Я аж подпрыгнул от неожиданности. Да и кому не случалось поддаться этой усыпляющей игре светотени: солнечные блики мелькают перед глазами вперемешку с пятнами сумрака, мысли уплывают куда-то вдаль… и в упор не замечаешь, что творится у тебя прямо под носом.

А прямо под носом у меня сидел, скрестив ноги, продавец этих самых лепешек. От испуга я вскинул руки и выронил хлебец. Тот пролетел до середины улицы и шлепнулся прямиком на свежую кучу коровьего навоза.

— Простите, пожалуйста! Я вас не заметил! — выпалил я, уже собираясь пуститься наутек.

— Ничего страшного, — спокойно сказал продавец. — Корова съест. Вот, возьми другую.

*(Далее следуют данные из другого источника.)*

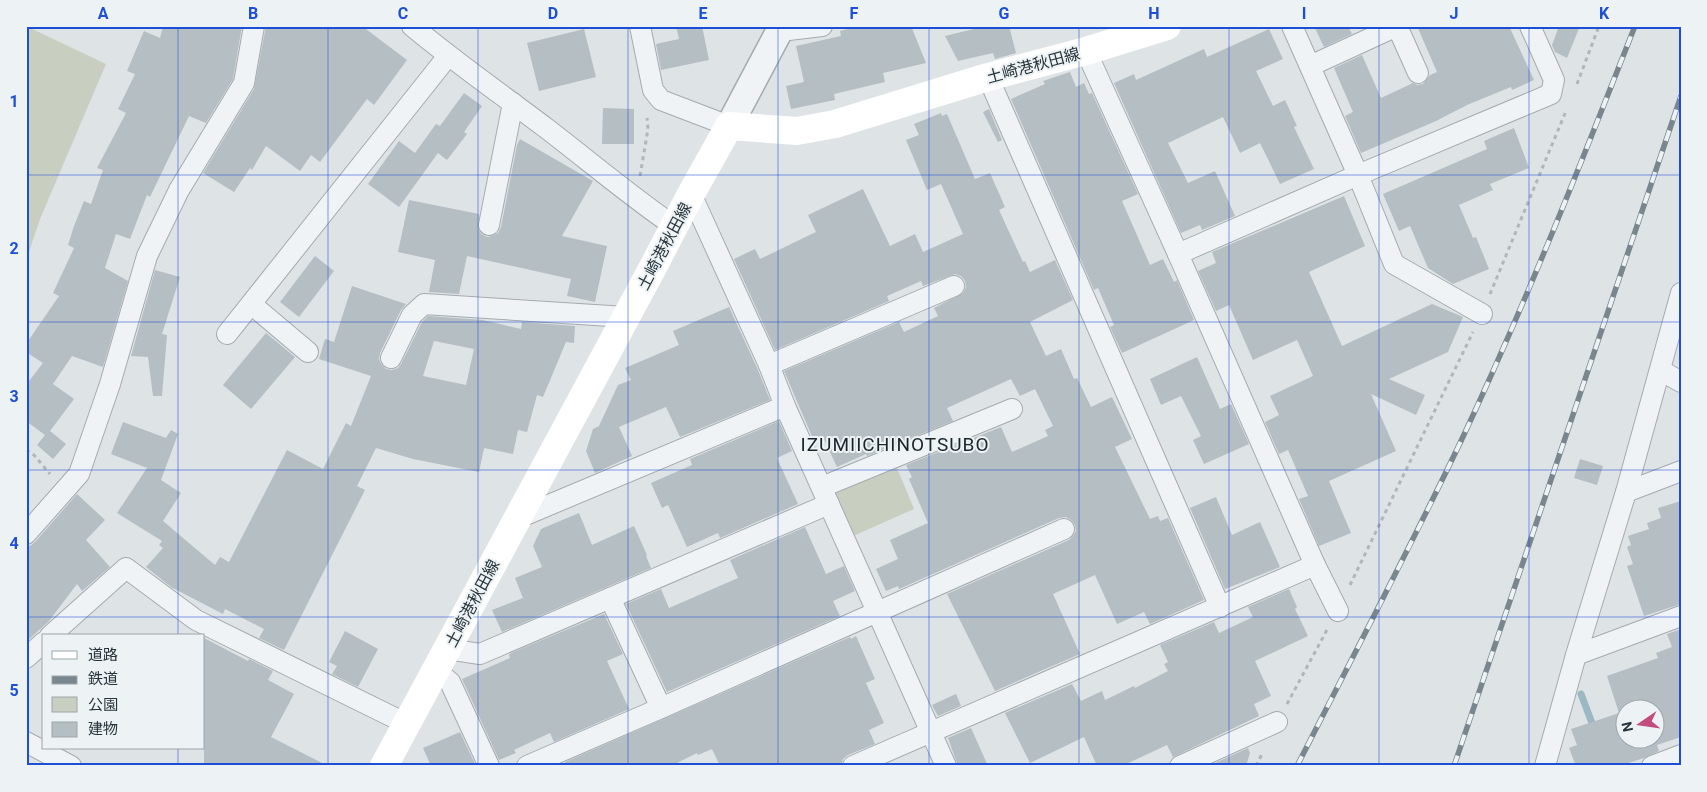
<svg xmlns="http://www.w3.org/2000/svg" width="1707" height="792" font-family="Roboto,'Noto Sans JP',sans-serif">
<rect width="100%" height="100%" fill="#dee3e6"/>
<g fill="#c8cfc0">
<path d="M26,26L106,64L40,219L26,261Z"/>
<path d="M895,463L914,509L851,537L831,492Z"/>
</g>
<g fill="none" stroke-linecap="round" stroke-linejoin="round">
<path stroke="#9cb9c3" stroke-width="7" d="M1581,694L1595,731"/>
</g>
<g fill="#b5bec2" fill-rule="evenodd">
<path d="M163,26H242L233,79L206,123L189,116L150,197L147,195L130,239L116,234L105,268L128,281L103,367L72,356L53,384L74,399L50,431L66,444L53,459L37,445L45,435L26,421V385L43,363L26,352V344L59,296L53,293L74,248L68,245L74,226L84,201L91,204L103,170L97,168L126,113L118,109L135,74L127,71L144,31L160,38Z"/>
<path d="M266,26H362L407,60L374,105L367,99L320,162L311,155L300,171L266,146L252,170L250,168L234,192L203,173L254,89Z"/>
<path d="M676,26H702L709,60L661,70L656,44L679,39Z"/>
<path d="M860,26H911L926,63L883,73L885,82L834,94L835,100L791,109L786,86L804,82L796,46L841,36L840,31Z"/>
<path d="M986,26H1009L1016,53L995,59L993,53L958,61L945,36Z"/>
<path d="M1314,26H1348L1352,34L1324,47Z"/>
<path d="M1417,26H1509L1534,80L1512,90L1511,87L1467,105L1436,121L1361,153L1345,116L1353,112L1334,68L1362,55L1381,98L1413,83L1417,85L1423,84L1430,75L1437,72Z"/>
<path d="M1559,26H1580L1567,58L1555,52L1552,45Z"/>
<path d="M584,29L596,77L539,91L527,43Z"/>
<path d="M1269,29L1283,59L1256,71L1273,106L1285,100L1297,126L1294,127L1314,169L1280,184L1260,143L1240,153L1223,117L1168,143L1188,183L1215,171L1235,216L1202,230L1200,225L1181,233L1114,83L1134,74L1136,80L1204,49L1207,57Z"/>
<path d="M1070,72L1076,87L1084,83L1089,94L1092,93L1138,194L1122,201L1150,265L1163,259L1174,282L1177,280L1194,320L1122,353L1110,327L1114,325L1098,288L1094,290L1011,99L1045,84L1043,81Z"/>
<path d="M464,93L482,106L464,132L467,134L447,160L438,153L399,207L368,184L399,141L415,153L436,124L440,126Z"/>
<path d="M603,108L634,109V144H602Z"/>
<path d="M989,109L1002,140L998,142L983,112Z"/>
<path d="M941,113L942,116L947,114L975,179L990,173L1005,207L999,210L1023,262L1025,261L1030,272L1055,260L1073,300L1030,322L1046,356L1061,349L1074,379L1077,378L1091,407L1112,397L1132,439L1115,447L1150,519L1158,516L1160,521L1168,518L1204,600L1150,624L1144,612L1117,624L1095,575L1053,594L1080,654L995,691L947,594L1069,540L1073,536L1076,531L1075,525L1071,520L1066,517L1059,518L899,589L898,586L886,591L876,569L898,559L890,540L928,523L909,479L912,477L906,465L1001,427L1012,452L1048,436L1045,430L1053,426L1035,389L1020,396L1011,379L947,408L953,421L867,456L866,454L837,467L823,437L814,441L784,371L899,322L904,332L938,316L934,308L963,293L966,287L965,281L961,276L955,274L923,286L921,281L887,296L889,301L775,350L734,259L755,249L760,259L816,232L808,215L863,189L890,246L915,234L923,252L963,234L941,184L927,190L906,140L919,135L914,124Z"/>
<path d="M1514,128L1529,168L1490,184L1493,190L1459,205L1473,238L1476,237L1489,269L1453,284L1428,268L1410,226L1399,231L1383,194L1487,149L1484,141Z"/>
<path d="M520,139L593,181L562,236L607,246L595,302L567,296L571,279L467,256L459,294L429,292L435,260L398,252L409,200L479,214L478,228L481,234L487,237L492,236L498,233L501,227L517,145Z"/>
<path d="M1344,196L1365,246L1309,272L1342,346L1432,304L1463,317L1448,352L1389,379L1425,395L1416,415L1371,394L1396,451L1329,481L1351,533L1319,546L1299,499L1308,496L1288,450L1279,454L1265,422L1279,415L1270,396L1313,376L1297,340L1253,360L1229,305L1216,311L1198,271L1216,263L1212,252Z"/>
<path d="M315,256L334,271L299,317L280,302Z"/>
<path d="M155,270L180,277L162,334L167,335L162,396H153L148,357L131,356Z"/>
<path d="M352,286L406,304L401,310L380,353L379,359L381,364L386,369L392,370L398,368L401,364L422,322L428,316L483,320L521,329L522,322L575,326L574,343L566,342L543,397L537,395L527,432L518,430L513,454L484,448L479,472L413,459L376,448L357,486L365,490L284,650L259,638L264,629L225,609L223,614L171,587L146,567L163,548L159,545L162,541L117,513L147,468L111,454L123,422L166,438L171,430L178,434L161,480L181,493L163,521L215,565L220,557L229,562L287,450L323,469L346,423L351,426L371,376L319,359L325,339L334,342ZM434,341L474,349L466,385L423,376Z"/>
<path d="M729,307L758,370L770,400L680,437L666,407L619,427L632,456L595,473L586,451L593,429L599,426L618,385L631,380L625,368L679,345L673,331Z"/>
<path d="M266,333L295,357L251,409L223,385Z"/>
<path d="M1197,357L1220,409L1231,404L1249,444L1204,464L1193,440L1201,436L1181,396L1161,405L1150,379Z"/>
<path d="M779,421L792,451L777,458L798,504L720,538L718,533L687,547L668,505L662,508L651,483L692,465L690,459Z"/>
<path d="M1580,459L1603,466L1597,485L1574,478Z"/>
<path d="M77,494L105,520L86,540L110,567L82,591L77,584L49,621L26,642V549L35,542Z"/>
<path d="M1216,497L1232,535L1260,522L1280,567L1225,589L1190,508Z"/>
<path d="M1681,501V604L1644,616L1627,566L1633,564L1627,547L1631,545L1628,536L1649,529L1647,523L1661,518L1658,508Z"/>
<path d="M579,513L592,545L634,526L647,555L646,556L651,568L502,632L492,610L523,598L515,578L542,567L533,546L541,529Z"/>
<path d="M805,527L826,574L844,566L855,591L833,601L840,616L667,692L626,604L661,589L669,608L738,578L730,560Z"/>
<path d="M1289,589L1297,607L1295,609L1308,636L1255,661L1271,696L1254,704L1259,716L1173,757L1167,745L1122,766H1097L1084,737L1030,763L1005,713L1072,684L1081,701L1102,691L1105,700L1134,686L1135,688L1168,671L1164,664L1168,662L1160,645L1214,622L1219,633L1253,617L1248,607Z"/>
<path d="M604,614L623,654L607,661L629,709L554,742L550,733L514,750L516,753L499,760L462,679L510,658L509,655L511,653Z"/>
<path d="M1681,629V737L1657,745L1659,751L1644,758L1619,766H1576L1569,748L1577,745L1571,729L1619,713L1607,676L1658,658L1656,653L1672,647L1667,634ZM1624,710H1654V740H1624Z"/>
<path d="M345,631L378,649L358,687L332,674L337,666L329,662Z"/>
<path d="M856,636L875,679L866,683L884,723L869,730L875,744L848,755L843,759L841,766H720L712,749L698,755L697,753L671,766H567L565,762L850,637L851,639Z"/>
<path d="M204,638L248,661L249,659L273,671L268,680L294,694L271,737L328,766H204Z"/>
<path d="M956,694L961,706L938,716L932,705Z"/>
<path d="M971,728L988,766H958L948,738Z"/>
<path d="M460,732L476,766H431L423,748Z"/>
<path d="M1248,748L1250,753L1246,766H1214L1213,764Z"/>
</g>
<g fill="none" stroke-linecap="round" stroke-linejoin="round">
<defs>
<g id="minor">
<path d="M412,26C455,62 501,94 546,128C589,161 629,195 674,226"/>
<path d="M640,26L653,90L661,100L729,126"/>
<path d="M1292,26L1358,175L1394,264L1482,314"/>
<path d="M780,31L822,26"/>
<path d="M1086,51L1178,254L1315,565L1338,611"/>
<path d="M1310,66L1397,26L1418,73"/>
<path d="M988,77L1220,607"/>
<path d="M691,194L769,365L785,406L946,766"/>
<path d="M489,225L513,103"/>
<path d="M1178,254L1358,175L1551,94L1554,80L1530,26"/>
<path d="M251,304L308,352"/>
<path d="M227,334L448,56"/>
<path d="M391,358L412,315L424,304L626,317"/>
<path d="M769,365L954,286"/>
<path d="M1660,370L1681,382"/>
<path d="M822,487L1012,409"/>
<path d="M1626,492L1681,471"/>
<path d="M518,518L785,406"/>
<path d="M26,534L79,474L110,384L147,256L179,190L244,83L254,26"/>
<path d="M610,598L661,708"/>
<path d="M50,636L126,568L196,620L407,724"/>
<path d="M447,649L480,654L829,504"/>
<path d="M1576,655L1681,616"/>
<path d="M26,658L44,642"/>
<path d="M436,670L450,682L489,766"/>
<path d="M26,742L71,766"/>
<path d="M527,766L661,708L1064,529"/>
<path d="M853,766L1315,565"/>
<path d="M1180,766L1277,722"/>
<path d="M1545,766L1576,655L1626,492L1681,293"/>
<path d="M1652,766L1681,755"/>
</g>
<path id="tertiary" d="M729,126L782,26"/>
</defs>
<use href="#minor" stroke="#a4abaf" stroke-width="22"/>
<use href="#tertiary" stroke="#a4abaf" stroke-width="29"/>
<g stroke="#b0b6b9" stroke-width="3" stroke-dasharray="4 4" stroke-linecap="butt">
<path d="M1577,84L1599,26"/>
<path d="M640,176L648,129L647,118"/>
<path d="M1490,294L1566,111"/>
<path d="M26,450L34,455L50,474"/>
<path d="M1350,585L1473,332"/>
<path d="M1287,704L1328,628"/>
<path d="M1256,766L1262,754"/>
</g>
<use href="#minor" stroke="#f0f3f5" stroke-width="20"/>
<use href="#tertiary" stroke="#f0f3f5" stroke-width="26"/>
<path stroke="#fff" stroke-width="28" d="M384,766L652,269L691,194L729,126L797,131L835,124L988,77L1086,51L1167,26"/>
<defs>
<g id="rail">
<path d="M1297,766C1352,658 1409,550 1461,441C1525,305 1580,166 1635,26"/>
<path d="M1454,766L1681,96"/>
</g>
</defs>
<use href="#rail" stroke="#79868e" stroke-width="5.5"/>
<use href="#rail" stroke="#edf2f4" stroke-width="4" stroke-dasharray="11" stroke-linecap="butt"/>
</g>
<path fill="none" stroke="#1d4ed8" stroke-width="1" stroke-opacity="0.55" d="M178,26V636M328,26V766M478,26V766M628,26V766M778,26V766M929,26V766M1079,26V766M1229,26V766M1379,26V766M1529,26V766M26,175H1681M26,322H1681M26,470H1681M26,617H1681M178,748V766"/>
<g text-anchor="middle" stroke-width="4" stroke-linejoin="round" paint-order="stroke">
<g font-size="16" fill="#28343b" stroke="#edf2f4">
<text transform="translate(1033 65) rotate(-15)" y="6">土崎港秋田線</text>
<text transform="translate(664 246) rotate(-62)" y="6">土崎港秋田線</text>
<text transform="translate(472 603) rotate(-62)" y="6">土崎港秋田線</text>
</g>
<g font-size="19" letter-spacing="1" fill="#1b252c" stroke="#edf2f4">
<text x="895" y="451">IZUMIICHINOTSUBO</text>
</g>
</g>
<rect width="1707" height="792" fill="none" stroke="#edf2f4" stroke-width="55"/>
<rect x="42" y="634" width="162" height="115" fill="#edf2f4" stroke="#9ea6aa"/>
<rect x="52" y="651" width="25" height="8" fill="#ffffff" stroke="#9ea6aa"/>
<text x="88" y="660" font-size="15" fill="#28343b">道路</text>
<rect x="52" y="676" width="25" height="8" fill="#79868e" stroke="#9ea6aa"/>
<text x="88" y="684" font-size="15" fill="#28343b">鉄道</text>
<rect x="52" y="697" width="25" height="15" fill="#c8cfc0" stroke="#9ea6aa"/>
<text x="88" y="710" font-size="15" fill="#28343b">公園</text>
<rect x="52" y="722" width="25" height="15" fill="#b5bec2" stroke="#9ea6aa"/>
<text x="88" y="734" font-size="15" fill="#28343b">建物</text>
<g transform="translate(1640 724) rotate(257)"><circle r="24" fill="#edf2f4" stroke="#9ea6aa"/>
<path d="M0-4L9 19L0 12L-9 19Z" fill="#c14d7d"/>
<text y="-8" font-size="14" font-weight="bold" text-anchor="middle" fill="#28343b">N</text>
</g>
<rect x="28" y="28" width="1652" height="736" fill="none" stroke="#1d4ed8" stroke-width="2"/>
<g font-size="16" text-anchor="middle" font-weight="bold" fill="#1d4ed8">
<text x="103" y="19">A</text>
<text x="253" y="19">B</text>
<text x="403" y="19">C</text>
<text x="553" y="19">D</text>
<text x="703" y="19">E</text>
<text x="854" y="19">F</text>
<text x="1004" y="19">G</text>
<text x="1154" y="19">H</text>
<text x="1304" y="19">I</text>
<text x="1454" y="19">J</text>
<text x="1604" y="19">K</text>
<text x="14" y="107">1</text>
<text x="14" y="254">2</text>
<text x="14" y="402">3</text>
<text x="14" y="549">4</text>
<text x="14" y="696">5</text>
</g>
</svg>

Он разломил лепешку пополам, и мы вдвоем ее съели. Тесто и вправду было черствое, жесткое, как резина, — та еще работенка для зубов, — однако сытное. Я успокоился и подумал, что надо бы поддержать разговор:

— Вы их сами печете?

— Да. Хочешь, покажу?

Продавец поднялся со своего помоста и поманил меня за собой — в дом.

В лачуге оказалось две комнаты: ту, что побольше, почти целиком занимала печь, а спальню от пекарни отделяла лишь хлипкая занавеска. Пол печи был выложен гладкими камнями. Мой новый знакомец начал было объяснять, как выпекают хлеб на этих разогретых камнях, — как вдруг со стороны мечети донесся заунывный клич муэдзина. Я знал, что это призыв к молитве, но не представлял себе, что за этим должно воспоследовать. Памятуя о том, как христиан сзывают в церковь колокольным звоном, я воображал, будто правоверный мусульманин должен все бросить по этому зову и бежать в мечеть. Как бы не так! Пекарь прервался на полуслове, извинился, юркнул в другую комнату, тотчас вернулся с ковриком, скатанным в трубку, и расстелил его на полу пекарни, взметнув попутно целую мучную бурю. И начал молиться — прямо у меня на глазах, не отходя от печи. Я оторопел: ну разве так можно? Это же просто неприлично! Однако же лишним почувствовал себя я, а не он. Хорошо еще, он молился с закрытыми глазами.